No chance you have a functioning brain brother


----------



## Simone Nobili (Jun 6, 2020)

Jfl bro just reading that is too high iq for me


----------



## Descartes (Jun 7, 2020)

Imagine being so low IQ you have to cheat in the first place, I already finished university (Law) but it was so easy to learn everything even by just reading things once, if you are writing down all these notes for cheating how can you forget them so easily?


----------



## Rochefort6 (Jun 7, 2020)

Descartes said:


> Imagine being so low IQ you have to cheat in the first place, I already finished university (Law) but it was so easy to learn everything even by just reading things once, if you are writing down all these notes for cheating how can you forget them so easily?


high IQ, adhd.

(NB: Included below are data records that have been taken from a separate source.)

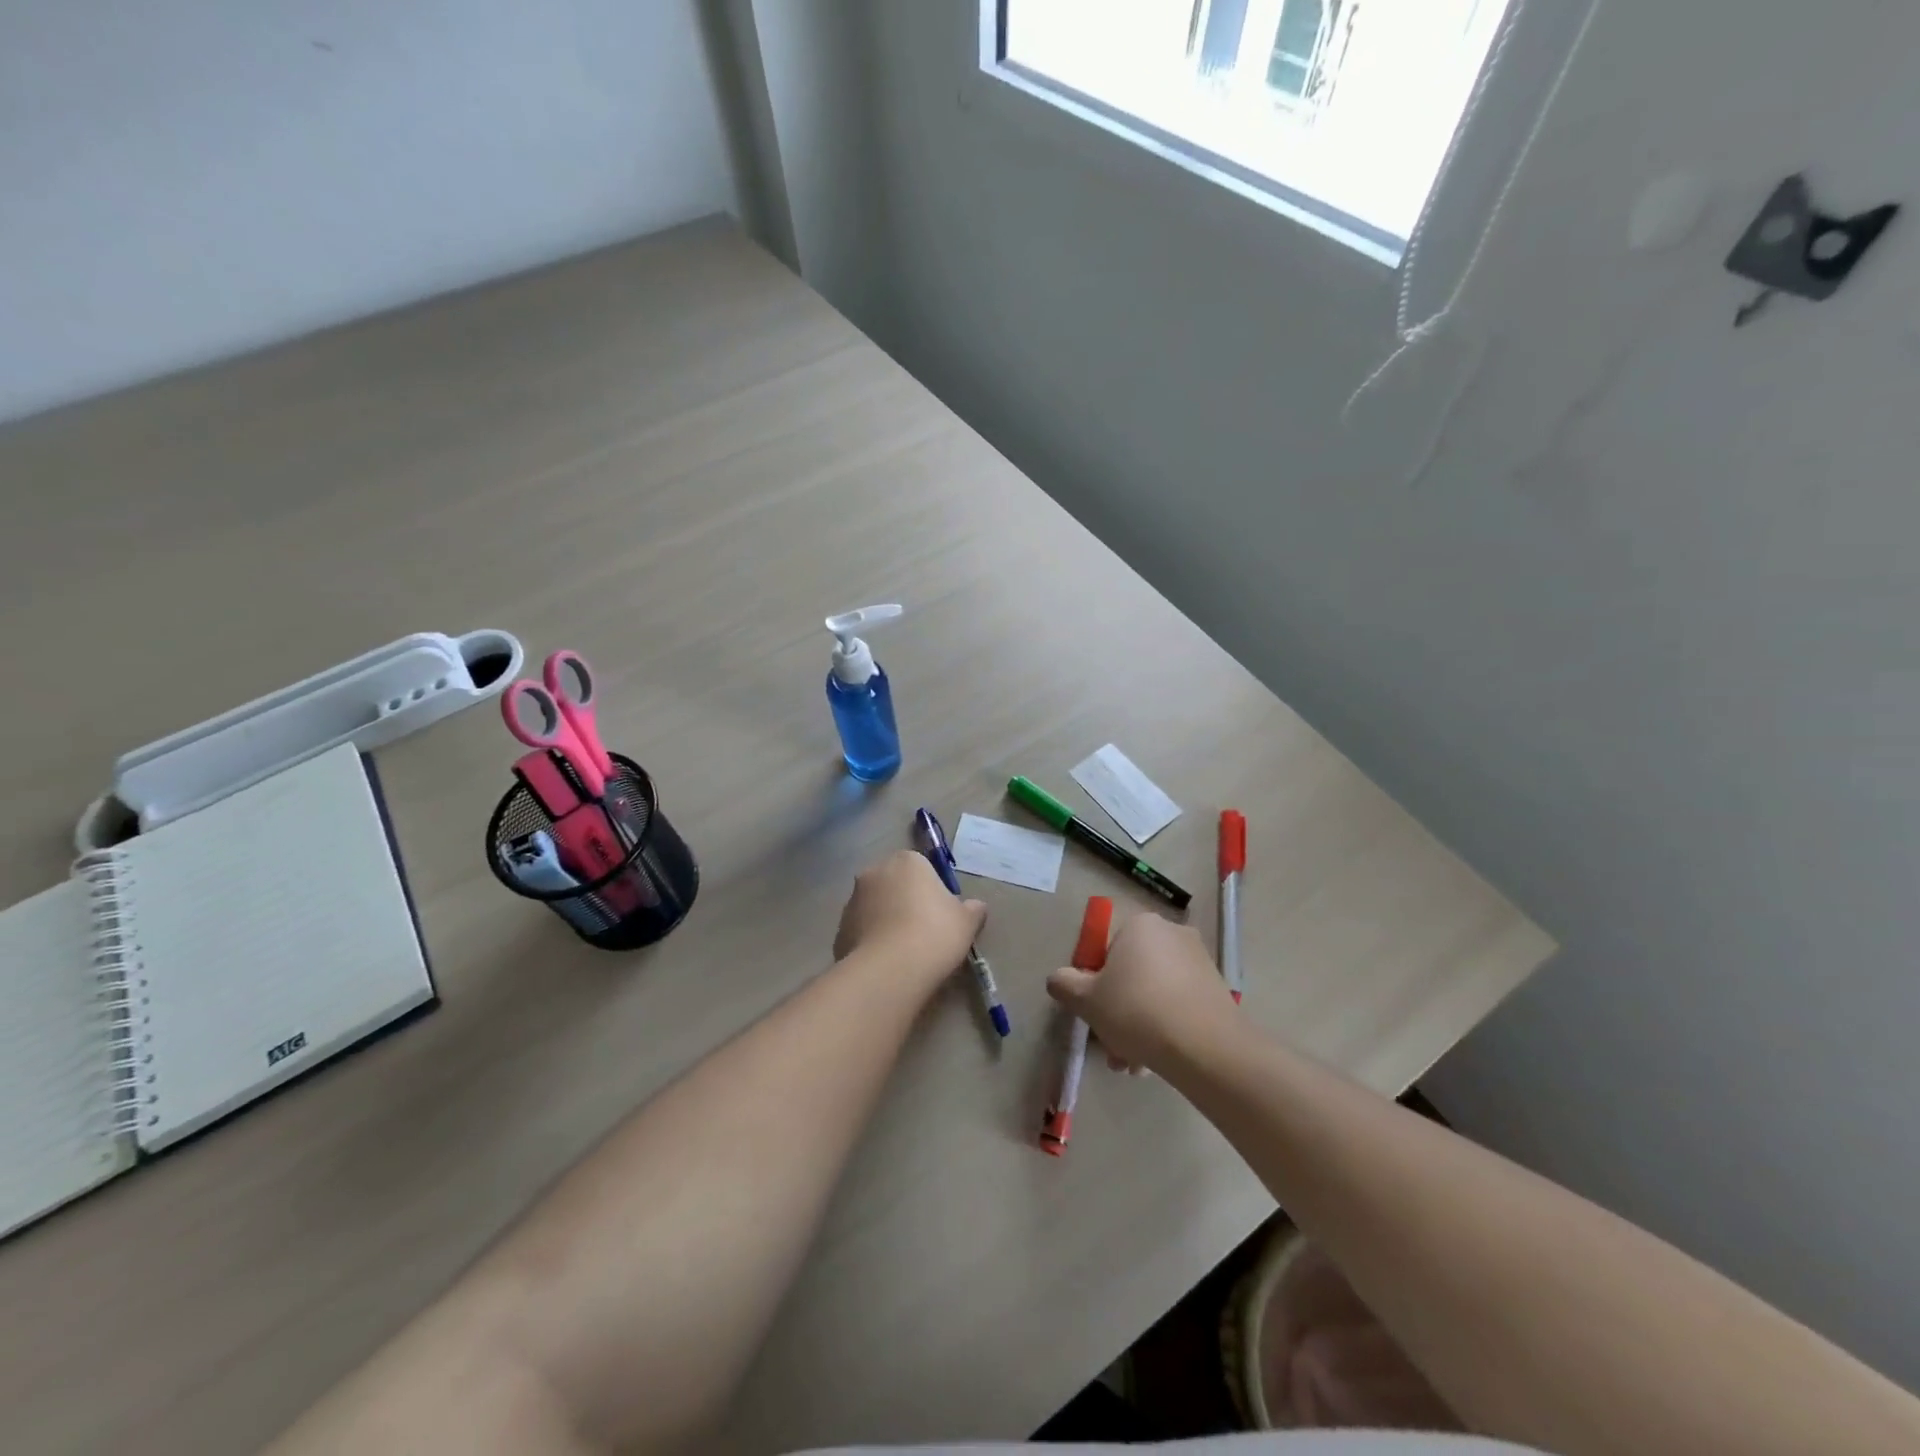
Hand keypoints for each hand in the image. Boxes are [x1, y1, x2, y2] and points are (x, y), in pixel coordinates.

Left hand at [833, 850, 986, 987]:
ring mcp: (852, 900)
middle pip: (894, 884)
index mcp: (907, 861)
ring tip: (903, 953)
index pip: (921, 868)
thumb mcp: (967, 922)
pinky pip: (861, 931)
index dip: (932, 891)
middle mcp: (875, 872)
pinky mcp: (839, 929)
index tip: (941, 915)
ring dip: (885, 921)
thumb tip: (975, 907)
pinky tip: (886, 964)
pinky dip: (871, 942)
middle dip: (904, 902)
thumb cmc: (934, 934)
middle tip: (923, 932)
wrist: (890, 970)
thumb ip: (972, 909)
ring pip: (875, 907)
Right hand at [1046, 912, 1236, 1070]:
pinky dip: (1164, 1026)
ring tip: (1131, 1064)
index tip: (1094, 1011)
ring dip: (1138, 1025)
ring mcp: (1198, 960)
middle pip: (1131, 972)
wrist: (1205, 1047)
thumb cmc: (1137, 1011)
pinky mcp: (1217, 988)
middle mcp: (1171, 933)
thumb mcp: (1086, 1000)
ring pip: (1154, 992)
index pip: (1106, 949)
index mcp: (1140, 925)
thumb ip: (1064, 984)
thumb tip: (1059, 979)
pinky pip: (1178, 1003)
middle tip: (1110, 1045)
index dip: (1095, 981)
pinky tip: (1155, 1060)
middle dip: (1117, 1010)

Good for you.


----------



## UltimateAesthetics (Jun 7, 2020)

Good to know if I was still in school. However, by the time you have finished preparing your elaborate set-up, Giga IQ Chad has already aced the exam without needing to cheat or go through this hassle


----------



## italian2001 (Jun 7, 2020)

C'mon.
Just use a virtual machine or teamviewer and 2 PCs.


----------



## Rochefort6 (Jun 8, 2020)

italian2001 said:


> C'mon.
> Just use a virtual machine or teamviewer and 2 PCs.

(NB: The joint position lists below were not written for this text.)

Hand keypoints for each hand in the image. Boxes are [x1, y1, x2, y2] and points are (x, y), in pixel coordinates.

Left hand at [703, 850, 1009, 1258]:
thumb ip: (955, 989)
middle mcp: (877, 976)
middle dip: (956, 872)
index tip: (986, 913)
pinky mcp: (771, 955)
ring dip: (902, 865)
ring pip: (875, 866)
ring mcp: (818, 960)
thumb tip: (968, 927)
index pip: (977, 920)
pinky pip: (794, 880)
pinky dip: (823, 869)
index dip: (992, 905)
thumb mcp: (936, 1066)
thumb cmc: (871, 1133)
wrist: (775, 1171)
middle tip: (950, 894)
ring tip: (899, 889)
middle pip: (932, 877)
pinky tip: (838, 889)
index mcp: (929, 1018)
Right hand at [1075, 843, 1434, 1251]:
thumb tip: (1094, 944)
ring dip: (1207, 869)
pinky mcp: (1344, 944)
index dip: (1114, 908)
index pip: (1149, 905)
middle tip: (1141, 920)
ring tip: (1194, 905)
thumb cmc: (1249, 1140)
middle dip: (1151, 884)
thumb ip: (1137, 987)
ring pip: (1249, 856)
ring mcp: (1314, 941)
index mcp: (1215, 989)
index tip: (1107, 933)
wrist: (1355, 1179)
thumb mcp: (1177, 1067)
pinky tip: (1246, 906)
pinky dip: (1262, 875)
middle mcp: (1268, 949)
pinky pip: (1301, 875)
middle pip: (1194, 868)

Doesn’t work + way more suspicious


UltimateAesthetics said:


> Good to know if I was still in school. However, by the time you have finished preparing your elaborate set-up, Giga IQ Chad has already aced the exam without needing to cheat or go through this hassle


Stfu


----------



## Julian (Jun 8, 2020)

Cool but doesnt for me as I have to put my phone in my room as a camera on me and my whole desk so teachers can see what I do, can also see my screen


----------



## Rochefort6 (Jun 8, 2020)

Julian said:


> Cool but doesnt for me as I have to put my phone in my room as a camera on me and my whole desk so teachers can see what I do, can also see my screen


They can see your screen too? Wtf real invasion of privacy. Just don't show your screen?


Julian said:


> Cool but doesnt for me as I have to put my phone in my room as a camera on me and my whole desk so teachers can see what I do, can also see my screen


I doubt they can see your screen if you have to show your whole desk... maybe add glare to the screen from a lamp


----------



## Julian (Jun 8, 2020)

Rochefort6 said:


> They can see your screen too? Wtf real invasion of privacy. Just don't show your screen?
> 
> I doubt they can see your screen if you have to show your whole desk... maybe add glare to the screen from a lamp



They MUST see your screen or they give you a 1/10


----------



## PubertyMaxxer (Jun 8, 2020)

I have to still write my exams in school


----------



## Chadelite (Jun 8, 2020)

PubertyMaxxer said:


> I have to still write my exams in school


CHAD GETS STACY TO DO IT FOR HIM


----------



## Lux (Jun 9, 2020)

My teachers actually didn't check where we were looking so I just had another computer open.


----------



## Patrick Baitman (Jun 9, 2020)

Pfft amature. 

I try to memorize my textbooks word to word and then copy answers from my mind during exam. Never got caught


----------



## Rochefort6 (Jun 9, 2020)

Patrick Baitman said:


> Pfft amature.
> 
> I try to memorize my textbooks word to word and then copy answers from my mind during exam. Never got caught


Don't care, don't care.


Julian said:


> They MUST see your screen or they give you a 1/10


Come up with a creative solution, thats it.


Chadelite said:


> CHAD GETS STACY TO DO IT FOR HIM


CHAD IS A 11 DIMENSIONAL OMNIPOTENT BEING


----------



## Chadelite (Jun 9, 2020)

@Rochefort6 chad is mortal 

ALlah is eternal


----------



## Rochefort6 (Jun 9, 2020)

Chadelite said:


> @Rochefort6 chad is mortal
> 
> ALlah is eternal


No my friend. Allah = Chad


----------



## Chadelite (Jun 9, 2020)

Rochefort6 said:


> No my friend. Allah = Chad


No Allah has 99 names

chad isn't in it


----------



## Rochefort6 (Jun 9, 2020)

Chadelite said:


> No Allah has 99 names
> 
> chad isn't in it


allah is Chad’s bitch. Chad Akbar my brother.


----------



## TheEndHasNoEnd (Jun 9, 2020)

haha my college doesnt even moderate the screen


----------



## NothingCanStopMe (Jun 9, 2020)

I paid a Maths teacher to take my university exam since it was online and no one could monitor me jfl
He came to my house and everything. Good times man.


----------



## Rochefort6 (Jun 10, 2020)

NothingCanStopMe said:


> I paid a Maths teacher to take my university exam since it was online and no one could monitor me jfl
> He came to my house and everything. Good times man.


That's some shady shit, but props to you fo pulling it off.


----------